UK imports of Irish beef rise in October as no-deal Brexit looms
UK imports of fresh/frozen beef from Ireland rose, by 6pc to total 18,700 tonnes, according to latest figures from HM Revenue and Customs.
This is despite total UK fresh/frozen beef imports being down by 3pc in October 2018 compared to the previous year.
Shipments to the UK totalled 25,000 tonnes in October with a number of smaller suppliers delivering less volume.
Shipments from the Netherlands, Poland and Germany all declined in October.
Despite October imports falling away slightly, shipments of beef to the UK for 2018 up to October are still 6pc higher than the previous year at 238,000 tonnes.

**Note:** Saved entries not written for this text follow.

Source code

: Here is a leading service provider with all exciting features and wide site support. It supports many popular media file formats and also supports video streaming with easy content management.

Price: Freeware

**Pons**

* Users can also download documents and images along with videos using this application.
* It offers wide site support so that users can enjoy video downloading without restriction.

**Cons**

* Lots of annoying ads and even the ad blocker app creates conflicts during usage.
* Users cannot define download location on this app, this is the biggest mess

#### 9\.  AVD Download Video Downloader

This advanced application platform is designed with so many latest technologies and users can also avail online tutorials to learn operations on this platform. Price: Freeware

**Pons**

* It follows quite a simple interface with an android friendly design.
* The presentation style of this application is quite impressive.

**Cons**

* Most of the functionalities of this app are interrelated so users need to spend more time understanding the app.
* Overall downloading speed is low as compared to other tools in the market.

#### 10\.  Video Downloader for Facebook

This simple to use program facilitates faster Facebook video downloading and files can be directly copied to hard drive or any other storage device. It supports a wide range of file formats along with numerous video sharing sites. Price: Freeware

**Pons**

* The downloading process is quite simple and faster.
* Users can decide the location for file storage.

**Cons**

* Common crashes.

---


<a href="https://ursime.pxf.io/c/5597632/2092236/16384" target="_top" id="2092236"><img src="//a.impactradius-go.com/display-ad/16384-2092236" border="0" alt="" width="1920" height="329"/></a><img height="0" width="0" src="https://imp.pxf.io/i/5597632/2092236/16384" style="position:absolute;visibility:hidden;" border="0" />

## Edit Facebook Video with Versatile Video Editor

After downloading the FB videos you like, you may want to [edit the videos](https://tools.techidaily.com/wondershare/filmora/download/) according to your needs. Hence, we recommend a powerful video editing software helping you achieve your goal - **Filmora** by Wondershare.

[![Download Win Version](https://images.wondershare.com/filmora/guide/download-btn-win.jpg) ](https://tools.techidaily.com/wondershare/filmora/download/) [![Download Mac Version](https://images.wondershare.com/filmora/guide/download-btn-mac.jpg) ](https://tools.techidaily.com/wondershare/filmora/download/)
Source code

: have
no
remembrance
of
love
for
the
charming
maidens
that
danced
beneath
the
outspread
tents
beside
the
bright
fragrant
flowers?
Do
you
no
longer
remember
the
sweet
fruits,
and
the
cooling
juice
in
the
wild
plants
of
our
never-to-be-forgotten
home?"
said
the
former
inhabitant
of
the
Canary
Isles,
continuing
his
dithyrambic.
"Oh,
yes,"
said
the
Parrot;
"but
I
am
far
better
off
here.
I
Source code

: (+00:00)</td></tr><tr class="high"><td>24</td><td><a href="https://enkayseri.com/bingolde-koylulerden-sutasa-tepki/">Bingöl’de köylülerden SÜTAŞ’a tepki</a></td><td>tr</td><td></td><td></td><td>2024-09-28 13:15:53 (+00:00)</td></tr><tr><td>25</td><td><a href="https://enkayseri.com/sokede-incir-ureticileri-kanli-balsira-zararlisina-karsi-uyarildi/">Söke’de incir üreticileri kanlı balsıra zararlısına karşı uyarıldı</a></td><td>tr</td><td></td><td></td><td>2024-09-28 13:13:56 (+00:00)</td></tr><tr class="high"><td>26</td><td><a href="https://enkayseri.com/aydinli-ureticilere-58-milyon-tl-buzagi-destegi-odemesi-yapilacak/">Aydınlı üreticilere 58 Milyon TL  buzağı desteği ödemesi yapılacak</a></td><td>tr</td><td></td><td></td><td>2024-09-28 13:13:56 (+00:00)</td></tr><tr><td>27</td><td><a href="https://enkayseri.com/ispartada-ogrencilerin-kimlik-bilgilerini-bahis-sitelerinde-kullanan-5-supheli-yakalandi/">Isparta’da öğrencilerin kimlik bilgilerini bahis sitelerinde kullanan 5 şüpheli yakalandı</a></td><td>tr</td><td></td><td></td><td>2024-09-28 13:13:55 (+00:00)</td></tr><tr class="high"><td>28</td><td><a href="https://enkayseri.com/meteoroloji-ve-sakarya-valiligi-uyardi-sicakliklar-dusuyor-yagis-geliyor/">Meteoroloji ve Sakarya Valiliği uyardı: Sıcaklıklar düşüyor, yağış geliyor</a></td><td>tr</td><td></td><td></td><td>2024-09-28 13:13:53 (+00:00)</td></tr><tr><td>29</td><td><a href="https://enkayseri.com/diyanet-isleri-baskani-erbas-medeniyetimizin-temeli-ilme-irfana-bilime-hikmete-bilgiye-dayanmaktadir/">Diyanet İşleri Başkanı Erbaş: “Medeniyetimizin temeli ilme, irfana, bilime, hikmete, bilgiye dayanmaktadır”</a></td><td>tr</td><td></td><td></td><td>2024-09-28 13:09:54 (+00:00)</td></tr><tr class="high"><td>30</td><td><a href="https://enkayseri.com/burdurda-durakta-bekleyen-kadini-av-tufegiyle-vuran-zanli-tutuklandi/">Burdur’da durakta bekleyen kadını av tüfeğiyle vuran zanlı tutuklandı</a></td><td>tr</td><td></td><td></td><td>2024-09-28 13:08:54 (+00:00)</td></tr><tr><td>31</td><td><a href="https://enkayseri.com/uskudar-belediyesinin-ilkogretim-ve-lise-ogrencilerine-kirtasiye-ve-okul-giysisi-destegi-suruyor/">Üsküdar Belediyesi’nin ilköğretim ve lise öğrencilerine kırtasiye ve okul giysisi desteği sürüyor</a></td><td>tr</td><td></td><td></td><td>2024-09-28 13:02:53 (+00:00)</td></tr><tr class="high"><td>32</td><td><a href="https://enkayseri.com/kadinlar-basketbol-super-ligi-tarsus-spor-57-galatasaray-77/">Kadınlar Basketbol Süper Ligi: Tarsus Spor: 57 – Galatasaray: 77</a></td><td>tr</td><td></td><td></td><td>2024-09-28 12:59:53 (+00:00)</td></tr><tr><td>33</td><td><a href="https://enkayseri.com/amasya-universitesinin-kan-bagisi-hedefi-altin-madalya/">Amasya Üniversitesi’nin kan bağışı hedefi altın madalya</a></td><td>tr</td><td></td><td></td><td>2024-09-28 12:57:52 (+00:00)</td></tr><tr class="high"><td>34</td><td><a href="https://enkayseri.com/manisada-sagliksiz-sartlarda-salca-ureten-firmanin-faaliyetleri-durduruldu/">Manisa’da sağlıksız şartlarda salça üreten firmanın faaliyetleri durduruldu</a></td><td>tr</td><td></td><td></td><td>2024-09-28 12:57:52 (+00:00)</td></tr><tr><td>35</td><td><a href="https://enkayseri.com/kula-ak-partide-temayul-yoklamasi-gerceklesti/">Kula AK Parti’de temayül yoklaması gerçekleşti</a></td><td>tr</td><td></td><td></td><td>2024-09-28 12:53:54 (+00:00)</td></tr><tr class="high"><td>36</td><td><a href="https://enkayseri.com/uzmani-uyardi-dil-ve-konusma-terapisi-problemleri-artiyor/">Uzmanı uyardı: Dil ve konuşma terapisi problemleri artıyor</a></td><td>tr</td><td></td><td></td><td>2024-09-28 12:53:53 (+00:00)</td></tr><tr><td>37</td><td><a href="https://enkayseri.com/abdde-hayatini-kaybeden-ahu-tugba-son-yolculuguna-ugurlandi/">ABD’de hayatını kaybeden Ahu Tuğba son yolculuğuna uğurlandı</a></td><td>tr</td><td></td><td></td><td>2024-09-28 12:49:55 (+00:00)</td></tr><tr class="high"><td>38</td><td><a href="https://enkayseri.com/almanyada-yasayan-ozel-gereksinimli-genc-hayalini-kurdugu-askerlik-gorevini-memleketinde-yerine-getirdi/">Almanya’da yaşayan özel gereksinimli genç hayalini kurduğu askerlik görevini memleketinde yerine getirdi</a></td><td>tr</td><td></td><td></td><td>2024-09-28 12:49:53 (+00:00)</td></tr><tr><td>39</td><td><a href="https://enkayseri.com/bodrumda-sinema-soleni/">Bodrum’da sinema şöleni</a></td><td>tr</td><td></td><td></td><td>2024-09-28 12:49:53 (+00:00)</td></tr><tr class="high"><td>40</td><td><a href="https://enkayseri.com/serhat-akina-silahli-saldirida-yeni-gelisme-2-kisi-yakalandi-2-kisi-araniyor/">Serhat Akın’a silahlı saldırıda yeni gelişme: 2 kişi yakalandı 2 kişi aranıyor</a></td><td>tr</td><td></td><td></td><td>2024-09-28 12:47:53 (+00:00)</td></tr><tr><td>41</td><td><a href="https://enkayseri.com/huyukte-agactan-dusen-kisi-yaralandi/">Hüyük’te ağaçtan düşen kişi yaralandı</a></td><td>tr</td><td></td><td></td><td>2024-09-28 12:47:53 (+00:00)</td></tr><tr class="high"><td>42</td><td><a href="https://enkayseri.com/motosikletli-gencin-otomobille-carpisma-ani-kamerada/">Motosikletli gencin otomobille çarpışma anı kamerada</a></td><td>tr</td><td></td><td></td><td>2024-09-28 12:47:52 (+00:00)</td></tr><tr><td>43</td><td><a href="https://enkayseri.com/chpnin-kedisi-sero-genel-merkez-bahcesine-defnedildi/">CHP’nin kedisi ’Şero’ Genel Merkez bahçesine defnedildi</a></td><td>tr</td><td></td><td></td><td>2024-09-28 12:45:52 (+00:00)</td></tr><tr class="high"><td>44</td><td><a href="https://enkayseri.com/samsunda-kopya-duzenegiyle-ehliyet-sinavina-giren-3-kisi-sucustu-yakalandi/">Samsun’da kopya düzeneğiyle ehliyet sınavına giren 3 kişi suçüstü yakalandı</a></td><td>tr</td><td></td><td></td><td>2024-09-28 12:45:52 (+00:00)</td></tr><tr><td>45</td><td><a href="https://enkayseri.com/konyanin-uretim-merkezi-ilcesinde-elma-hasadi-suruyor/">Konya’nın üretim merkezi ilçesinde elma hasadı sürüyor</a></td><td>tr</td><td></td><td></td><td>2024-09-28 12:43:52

Ireland is responsible for the majority of the increase (+13,000 tonnes), with shipments totalling 170,000 tonnes.
However, Tom Forshaw of the AHDB in the UK highlighted that South American countries of Brazil, Uruguay and Argentina made significant gains into the UK market this year, however still represent a small portion of overall imports.
It comes as Irish meat processors issued a warning of the 'catastrophic' impact a no-deal Brexit would have on the sector.
n a document, submitted to members of the Oireachtas Agriculture Committee and seen by FarmIreland, Meat Industry Ireland (MII) said A ‘hard Brexit’, with the potential imposition of very high tariffs on trade with the UK, together with additional transport costs, delays at borders, disruptions to logistics, as well as unforeseen threats arising from potential regulatory divergence, will present a massive challenge for the sector.
"A No-Deal (hard) Brexit outcome would be catastrophic for Irish agriculture and our food export business," the organisation warned.
MII warned that in a hard Brexit scenario where Ireland is, de facto, excluded from the UK market, the likelihood is that an immediate crisis will happen.
"The impact on EU markets will be immediate, with surplus product being exported onto already well-supplied markets resulting in a price collapse," it said.
MII warned that it is inevitable that producer prices will fall as a direct result of the loss of UK market share.
It said where the best returns are currently obtained, and, in the absence of viable substitute markets, there will be no refuge from declining returns in a distressed market.
"In an oversupplied market of the scale envisaged, processing companies will quickly examine and respond to the new market circumstances while taking steps to bring operational capability into line with new market realities.
"With a sudden and significant reduction in access to the UK market, plant closures or restricted operations should be anticipated," it said.